The Upper Austrian Peter also managed finally to lead the FPÖ out of its domestic political isolation. For the FPÖ succeeded for the first time in forging mutual alliances in parliament, for example with the SPÖ on the question of the Habsburg Laws and Otto Habsburg’s return to Austria. With Members of Parliament such as Tassilo Broesigke, Otto Scrinzi and Gustav Zeillinger, the Freedom Party was in due course able to make its mark in the National Council as a national-liberal party of notables and as a pivot, tipping the scales between the People‘s Party and the Socialists. This is why the FPÖ had high expectations for the 1970 National Council elections, launching itself into the campaign with the slogan “No red Chancellor, no black single-party government“. In the end, however, the FPÖ National Council election result stagnated at 5.5 percent. Nevertheless, Friedrich Peter seized the opportunity and in return for agreeing to support the SPÖ minority government under Bruno Kreisky, was able to achieve electoral law reform that was favourable to the Freedom Party.
When National Council elections took place under the new regulations in October 1971, the FPÖ was able to increase from six to ten its number of parliamentary seats in a chamber that had been enlarged from 165 to 183. Under Friedrich Peter, the FPÖ also initiated a process of programmatic modernisation. In 1968, the more modern “Ischl Party Programme“ was adopted in Bad Ischl, and at Peter‘s suggestion, the so-called “Attersee Circle“ was founded, a working group for young and more liberal-oriented intellectuals, one of whom was the later Party Chairman, Norbert Steger.
The “Attersee Circle“ subsequently provided valuable stimuli for the modernisation of the party and, among other things, took on the preparatory work for the “Freiheitliche Manifest zur Gesellschaftspolitik” (“FPÖ Manifesto on Social Policy“). Adopted in 1973, it already contained a chapter devoted to environmental protection. However, the later years of Peter‘s chairmanship were overshadowed by Simon Wiesenthal‘s highlighting from 1975 onwards of Peter‘s Second World War role within the Waffen-SS, though SPÖ Chancellor Bruno Kreisky, a friend of Friedrich Peter, took Peter‘s side. The affair ultimately also prevented Friedrich Peter being elected as Third President of the National Council. Following internal party disputes about Peter‘s past, Alexander Götz became the FPÖ’s new Party Chairman in 1978. Yet until 1986, Friedrich Peter remained Chairman of the FPÖ Parliamentary Group in the National Council.

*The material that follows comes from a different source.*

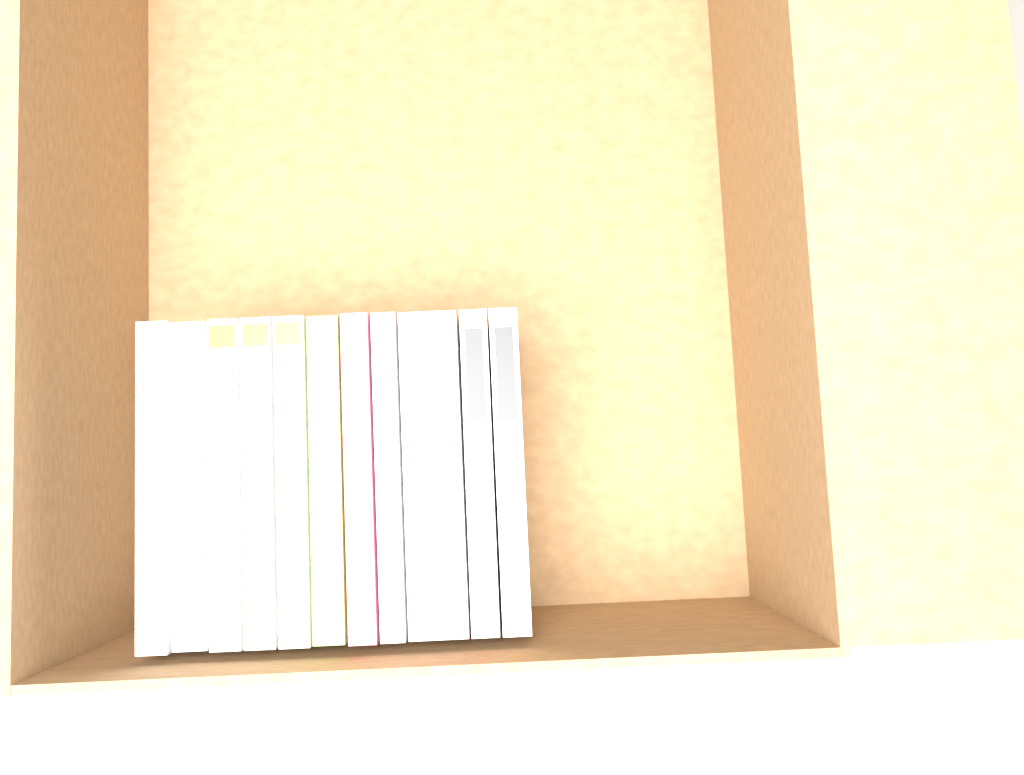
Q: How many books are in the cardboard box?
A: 11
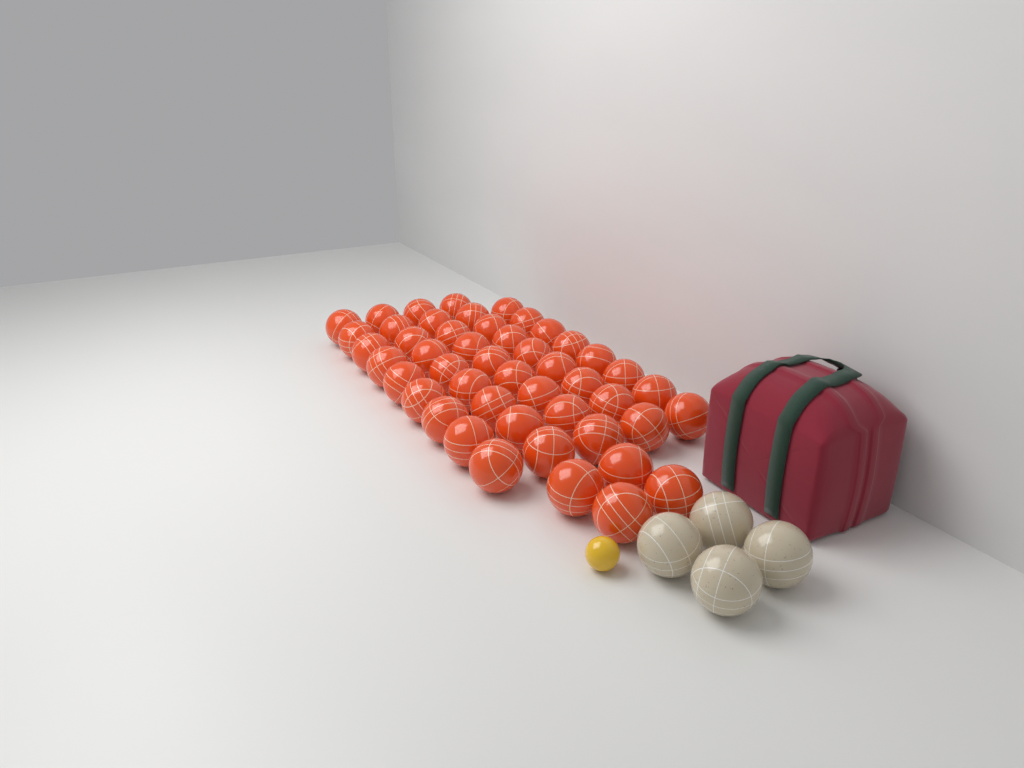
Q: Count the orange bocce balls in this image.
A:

Friedrich Peter became increasingly estranged from the FPÖ after the election of Jörg Haider as Party Chairman in the autumn of 1986, a development that culminated in his resignation from the party in 1992. Peter‘s relationship with his former party remained tense until his death in September 2005.
Nevertheless, it can be considered an historical achievement of Friedrich Peter to have anchored the FPÖ and thus the Third Lager as a stable factor in Austrian domestic politics.